The inescapable climate, the ineluctable drive, toward the notion of a fixed self owes a great deal to liberal perceptions of rights, and perhaps a tad bit to the scientism (and I use that word deliberately) we are seeing surround contemporary non/political discussions. For the latter, take biology, and its use to the service of an argument that our uncontestable selves as gays and lesbians and people of color and trans people deserve the equal protection of the law – as if the law, and its grand equality, were some transcendent terrain based upon the moral desert authorized by the non-arbitrariness biology. Yet the former, liberalism, is implicated in the latter. The agonism that must ensue, because the selves constructed within liberalism are so vast, and so non-common, creates the following condition: contesting rights must necessarily be settled on some transcendental terrain. That terrain is the law. No doubt capitalism and its obdurate cousin, neoliberalism, play their role in how we are constructing the legal terrain or responsibility, self-hood, and identity.
So we fear the political, for it opens the closure we assumed existed to protect our selves from contestation.
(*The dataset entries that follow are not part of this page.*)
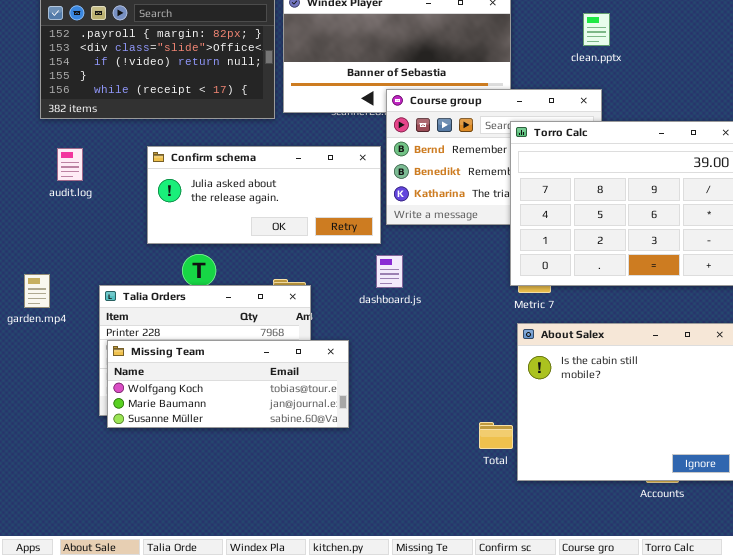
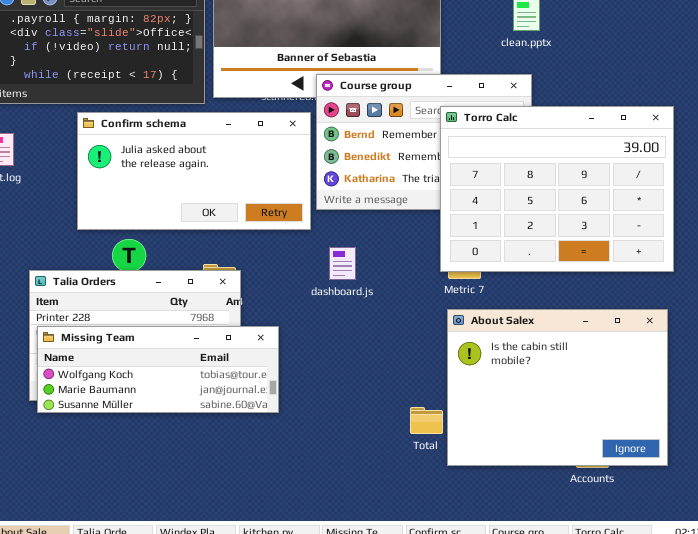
Confirm schema: [147,146,381,244] -> [77,112,311,230], resized
dashboard.js: [376,255,403,288] -> [329,247,356,280], moved

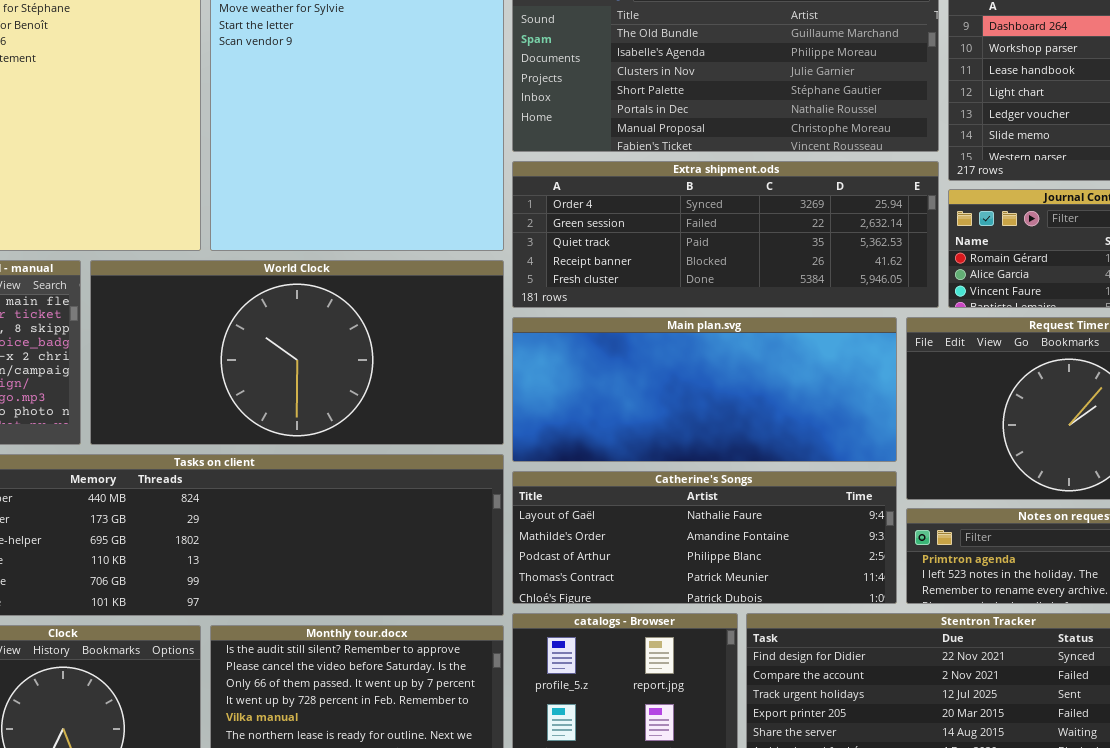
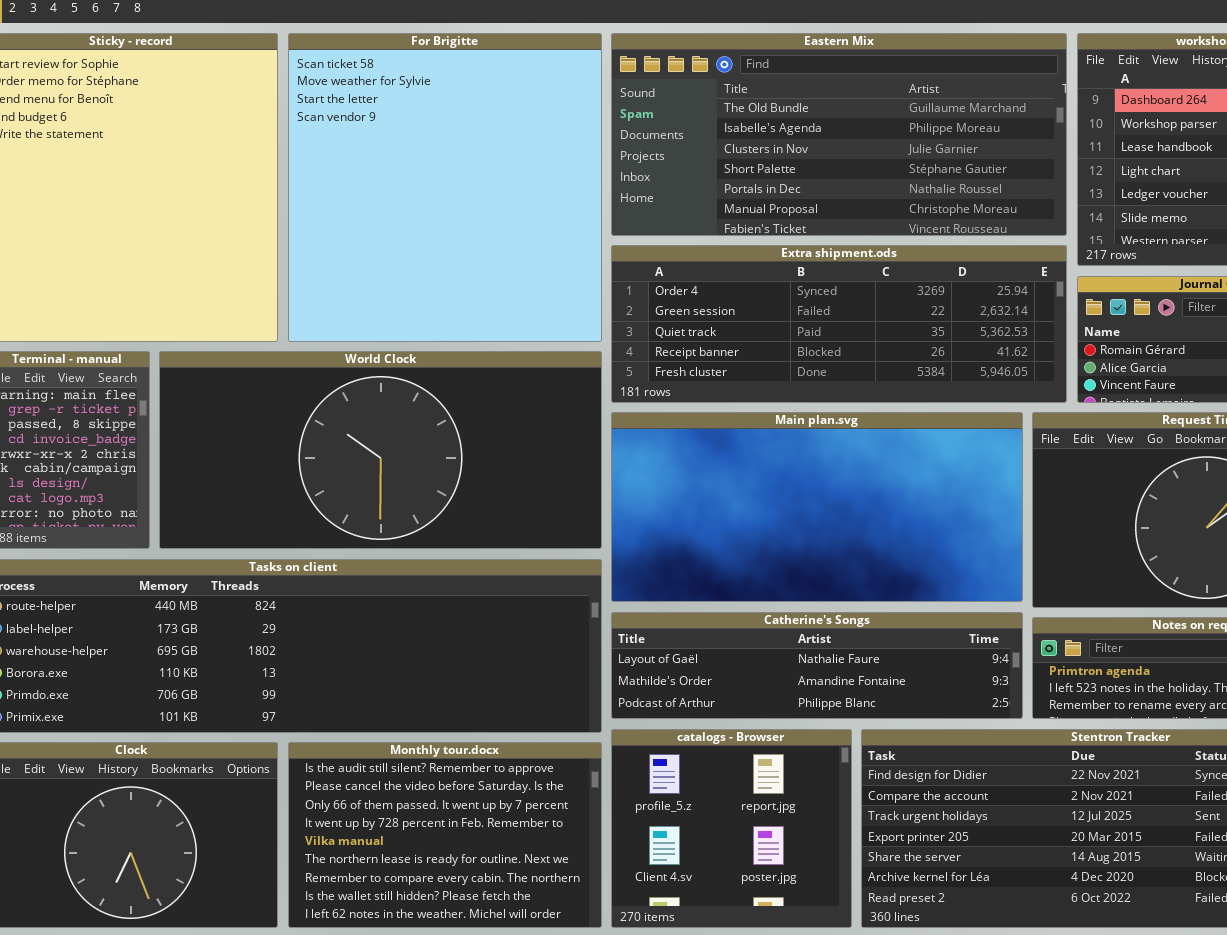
Main plan.svg: [512,317,897,462] -> [611,412,1023,602], resized
Catherine's Songs: [512,471,897,604] -> [611,612,1023,719], resized

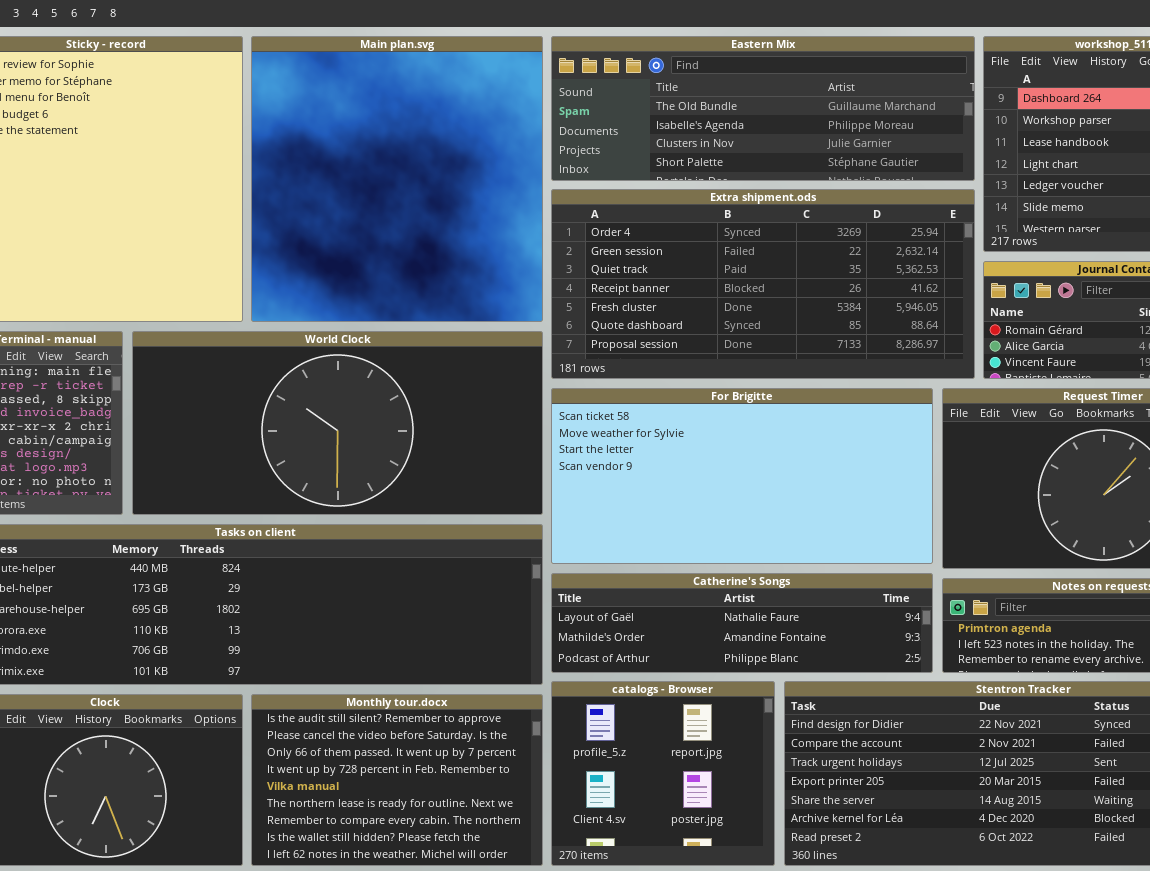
For Brigitte: [288,33,602,342] -> [551,388,933,564], moved, resized
Eastern Mix: [611,33,1067,236] -> [551,36,975,181], resized
Extra shipment.ods: [611,245,1067,403] -> [551,189,975,379], resized
Main plan.svg: [611,412,1023,602] -> [251,36,543,322], moved, resized

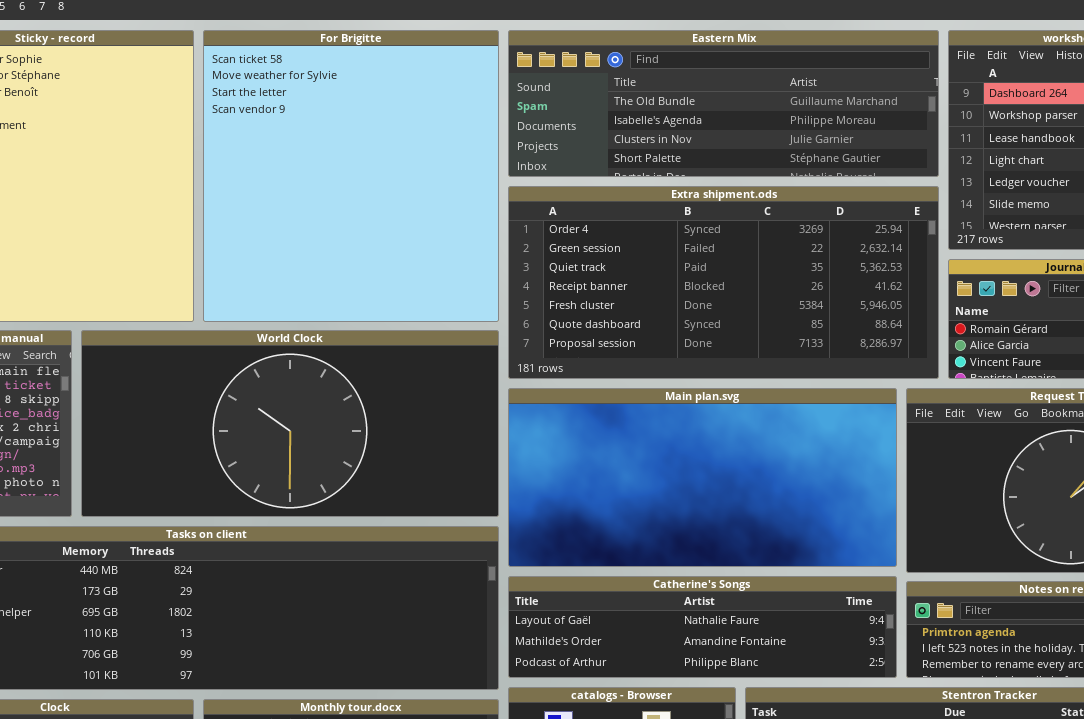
Main plan.svg: [251,36,543,322] -> [508,388,897,567], moved, resized
For Brigitte: [551,388,933,564] -> [203,30,499,322], moved, resized

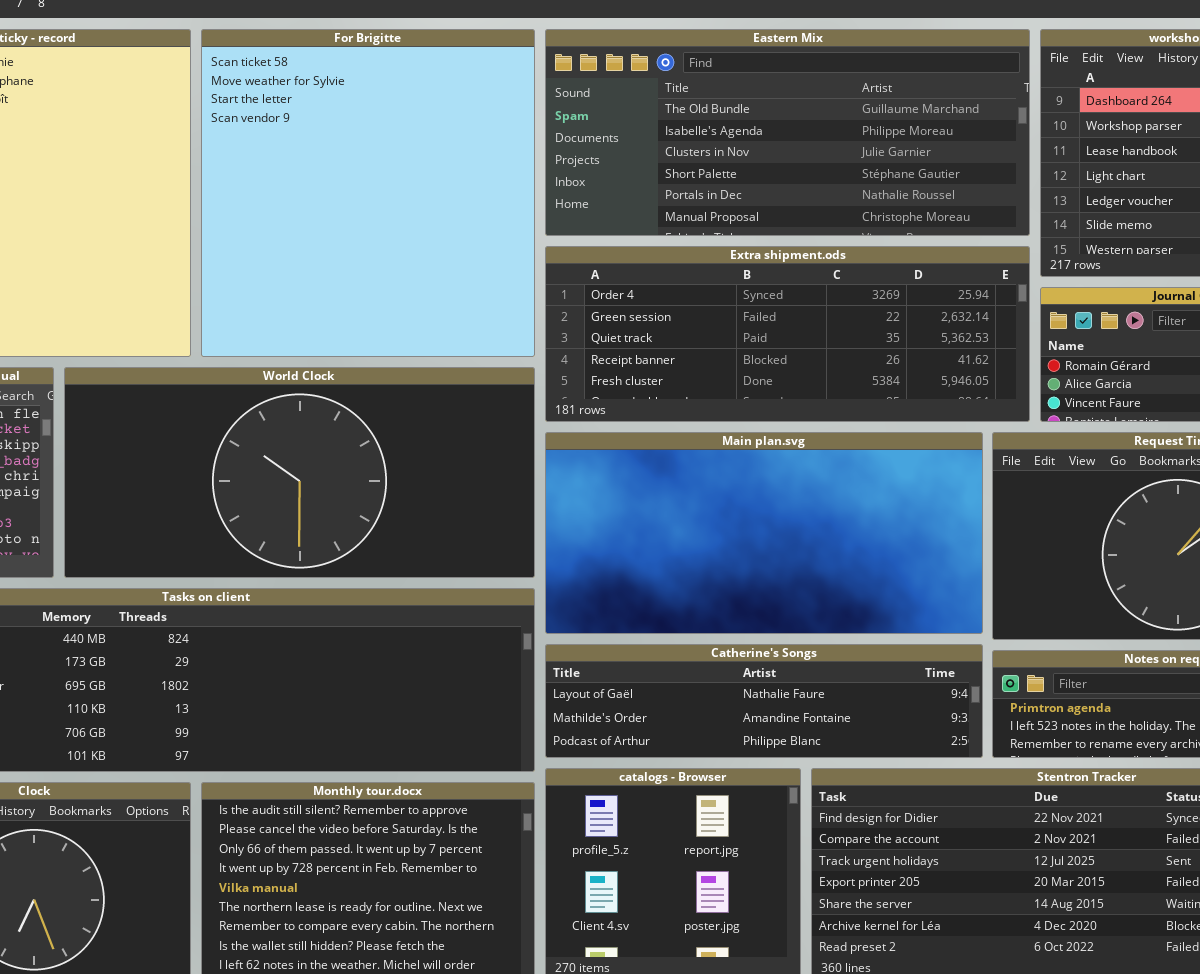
Eastern Mix: [508,30,939,177] -> [545,29,1030,236], resized
Extra shipment.ods: [508,186,939,379] -> [545,246,1030,422], resized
But that fear only rests on a hopelessly tired formulation that we are NOT products of public and social processes. For if we were, our very selves are immanently political. It would mean that there is no truly private self (no matter how hard Simmel tried to make this point, no matter how meticulous Weber’s arguments were about individuality in a new age of social relations). How frightening. But this imposed dichotomy — where the one (the public self) is accepted as political and the other (the private self) is a stable fixity – creates the conditions for neglecting our own fragility. It reproduces a masculinist drive toward fragility’s other: durability, strength, continuity. The fear of fragility encloses the varied spaces where political contest ought to happen most – in our families, our communities, our ‘public’ spaces, our streets, our homes. And thus the reproduction of durability emerges: violence, exclusion, death. And perhaps what is most needed from those self-ironic post-modernists like Derrida or Foucault or Puar, with their new metaphors and (in)consistent interrogations of the order of things, is the ethical obligation to hold each others’ fragility as a source of collective empowerment. To identify how we might call in instead of call out. To see how our democratic projects are always informed by fragile beings in search of recognition.